Short problem:
Output, word for word, the stretch from "A cell with" through "output is inserted." in the text below on running notebooks in batch mode.

Document:
Command line arguments

A cell with the tag "parameters" will have its values overridden by command line arguments. This means that you can define fixed values of variables (like proc date, or GDS code) in a cell at the top of your notebook for development, but during production these values will be dynamically set by command line arguments.

Log files

  • When you execute a notebook in batch mode, the process starts by automatically creating a copy of the notebook with all the cell outputs blanked out (in case the notebook was saved with any current cell outputs).
  • Then as each cell executes, its output is inserted (as normally happens in a live notebook in your web browser) just below the code cell that created the output.
  • If an error occurs while executing a cell, execution stops after that cell's output is inserted.
  • The batch run produces:
    • the output notebook (which is a json file)
    • along with a text-only-log version
    • along with an HTML export of the notebook
      These are all available for examination after a batch run for information that would normally be gotten from a log file.

Example lines from the text-only-log file

Parts of XX and XX processing are running as Jupyter notebooks in batch mode. Here is an example of the text-only log, which is has a format very similar to our current runcmd logs:

===================================================================================================================================
S-9 <2020-01-16 04:23:52.935109 UTC // 2020-01-16 04:23:52.935109+00:00 Local> [markdown cell with tags: ]
        source: ---------------------------------------------------------------------------------------
 
Since we will be using the XX latlon table for this proc_ccyymm, let's make sure that the XX latlon table is actually populated for this month before we create any views!

Given entries:
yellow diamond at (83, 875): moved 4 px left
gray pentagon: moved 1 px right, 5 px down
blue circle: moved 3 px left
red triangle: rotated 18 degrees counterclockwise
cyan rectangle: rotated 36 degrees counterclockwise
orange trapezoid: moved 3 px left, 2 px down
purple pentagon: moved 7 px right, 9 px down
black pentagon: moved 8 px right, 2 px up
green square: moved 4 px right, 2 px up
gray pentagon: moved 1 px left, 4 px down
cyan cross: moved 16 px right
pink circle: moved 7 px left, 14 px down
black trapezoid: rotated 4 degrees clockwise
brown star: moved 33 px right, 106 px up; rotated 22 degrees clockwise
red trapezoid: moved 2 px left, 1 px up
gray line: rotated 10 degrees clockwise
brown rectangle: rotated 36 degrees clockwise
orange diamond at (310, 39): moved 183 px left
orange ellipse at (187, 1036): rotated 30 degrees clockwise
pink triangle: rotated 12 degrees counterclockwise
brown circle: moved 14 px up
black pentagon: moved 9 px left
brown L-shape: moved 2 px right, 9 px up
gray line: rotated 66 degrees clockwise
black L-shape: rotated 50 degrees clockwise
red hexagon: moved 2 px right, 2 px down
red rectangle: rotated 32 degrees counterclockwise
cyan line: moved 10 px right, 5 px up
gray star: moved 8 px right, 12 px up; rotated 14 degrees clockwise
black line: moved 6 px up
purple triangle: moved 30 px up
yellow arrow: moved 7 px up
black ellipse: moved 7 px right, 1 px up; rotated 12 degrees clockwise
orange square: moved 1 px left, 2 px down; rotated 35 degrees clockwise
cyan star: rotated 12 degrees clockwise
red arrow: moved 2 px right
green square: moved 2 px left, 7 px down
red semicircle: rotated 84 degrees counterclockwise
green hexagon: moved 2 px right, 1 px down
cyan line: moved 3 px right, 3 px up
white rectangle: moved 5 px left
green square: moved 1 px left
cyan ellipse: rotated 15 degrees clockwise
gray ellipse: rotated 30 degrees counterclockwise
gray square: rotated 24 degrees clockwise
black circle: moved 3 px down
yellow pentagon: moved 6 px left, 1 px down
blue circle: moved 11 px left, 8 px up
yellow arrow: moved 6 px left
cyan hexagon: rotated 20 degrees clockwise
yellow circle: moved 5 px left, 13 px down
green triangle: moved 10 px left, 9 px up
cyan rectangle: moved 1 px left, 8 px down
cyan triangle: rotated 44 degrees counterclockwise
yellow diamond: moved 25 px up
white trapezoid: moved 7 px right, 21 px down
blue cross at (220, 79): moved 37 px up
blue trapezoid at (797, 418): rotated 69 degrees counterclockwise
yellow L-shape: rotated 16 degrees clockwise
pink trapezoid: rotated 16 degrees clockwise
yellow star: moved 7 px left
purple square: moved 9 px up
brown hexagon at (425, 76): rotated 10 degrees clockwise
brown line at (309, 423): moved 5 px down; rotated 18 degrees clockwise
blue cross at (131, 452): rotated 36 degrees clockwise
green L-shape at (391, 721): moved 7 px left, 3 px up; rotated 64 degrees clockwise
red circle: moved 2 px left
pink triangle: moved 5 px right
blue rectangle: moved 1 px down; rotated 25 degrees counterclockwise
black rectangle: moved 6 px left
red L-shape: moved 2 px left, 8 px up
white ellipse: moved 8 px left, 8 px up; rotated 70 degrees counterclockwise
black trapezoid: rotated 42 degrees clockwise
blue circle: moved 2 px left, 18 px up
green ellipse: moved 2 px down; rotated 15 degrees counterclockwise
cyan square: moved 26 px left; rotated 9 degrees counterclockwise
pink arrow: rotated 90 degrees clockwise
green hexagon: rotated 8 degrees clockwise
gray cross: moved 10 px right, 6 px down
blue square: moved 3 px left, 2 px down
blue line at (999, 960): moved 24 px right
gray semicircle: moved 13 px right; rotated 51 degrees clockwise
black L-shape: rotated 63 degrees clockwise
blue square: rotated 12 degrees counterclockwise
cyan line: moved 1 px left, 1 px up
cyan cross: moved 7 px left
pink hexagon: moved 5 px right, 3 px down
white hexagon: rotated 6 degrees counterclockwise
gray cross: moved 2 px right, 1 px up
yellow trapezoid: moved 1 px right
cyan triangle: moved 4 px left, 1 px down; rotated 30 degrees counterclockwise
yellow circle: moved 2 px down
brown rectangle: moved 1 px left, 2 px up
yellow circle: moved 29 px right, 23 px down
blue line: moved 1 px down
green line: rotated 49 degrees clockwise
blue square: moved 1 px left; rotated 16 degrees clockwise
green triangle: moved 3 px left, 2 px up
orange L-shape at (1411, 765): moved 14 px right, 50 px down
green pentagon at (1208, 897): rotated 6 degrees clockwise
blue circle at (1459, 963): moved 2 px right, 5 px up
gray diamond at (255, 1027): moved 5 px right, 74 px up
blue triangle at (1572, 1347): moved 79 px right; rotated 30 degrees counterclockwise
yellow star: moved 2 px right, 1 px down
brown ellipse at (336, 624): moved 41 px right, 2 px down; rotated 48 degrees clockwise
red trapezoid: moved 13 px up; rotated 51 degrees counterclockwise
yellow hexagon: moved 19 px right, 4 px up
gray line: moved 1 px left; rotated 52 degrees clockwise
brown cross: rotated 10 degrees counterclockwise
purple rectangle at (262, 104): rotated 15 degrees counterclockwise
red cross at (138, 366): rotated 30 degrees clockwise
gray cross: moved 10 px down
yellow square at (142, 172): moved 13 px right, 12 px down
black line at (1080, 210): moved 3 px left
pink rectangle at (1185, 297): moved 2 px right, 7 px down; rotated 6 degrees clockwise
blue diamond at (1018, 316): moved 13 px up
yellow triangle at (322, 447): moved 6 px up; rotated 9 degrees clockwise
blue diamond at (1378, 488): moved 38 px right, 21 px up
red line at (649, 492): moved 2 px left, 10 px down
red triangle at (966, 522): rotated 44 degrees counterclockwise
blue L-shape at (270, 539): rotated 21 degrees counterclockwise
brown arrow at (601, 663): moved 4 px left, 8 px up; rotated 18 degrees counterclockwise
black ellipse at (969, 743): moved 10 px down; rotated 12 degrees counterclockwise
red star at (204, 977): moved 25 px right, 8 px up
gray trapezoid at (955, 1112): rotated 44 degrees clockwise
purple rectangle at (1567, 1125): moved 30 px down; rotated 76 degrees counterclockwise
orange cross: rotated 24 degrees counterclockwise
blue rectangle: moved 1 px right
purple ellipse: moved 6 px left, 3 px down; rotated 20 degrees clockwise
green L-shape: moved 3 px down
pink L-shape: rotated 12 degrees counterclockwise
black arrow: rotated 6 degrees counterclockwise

Full solution:
A cell with the tag "parameters" will have its values overridden by command line arguments. This means that you can define fixed values of variables (like proc date, or GDS code) in a cell at the top of your notebook for development, but during production these values will be dynamically set by command line arguments.

Log files

  • When you execute a notebook in batch mode, the process starts by automatically creating a copy of the notebook with all the cell outputs blanked out (in case the notebook was saved with any current cell outputs).
  • Then as each cell executes, its output is inserted (as normally happens in a live notebook in your web browser) just below the code cell that created the output.
  • If an error occurs while executing a cell, execution stops after that cell's output is inserted.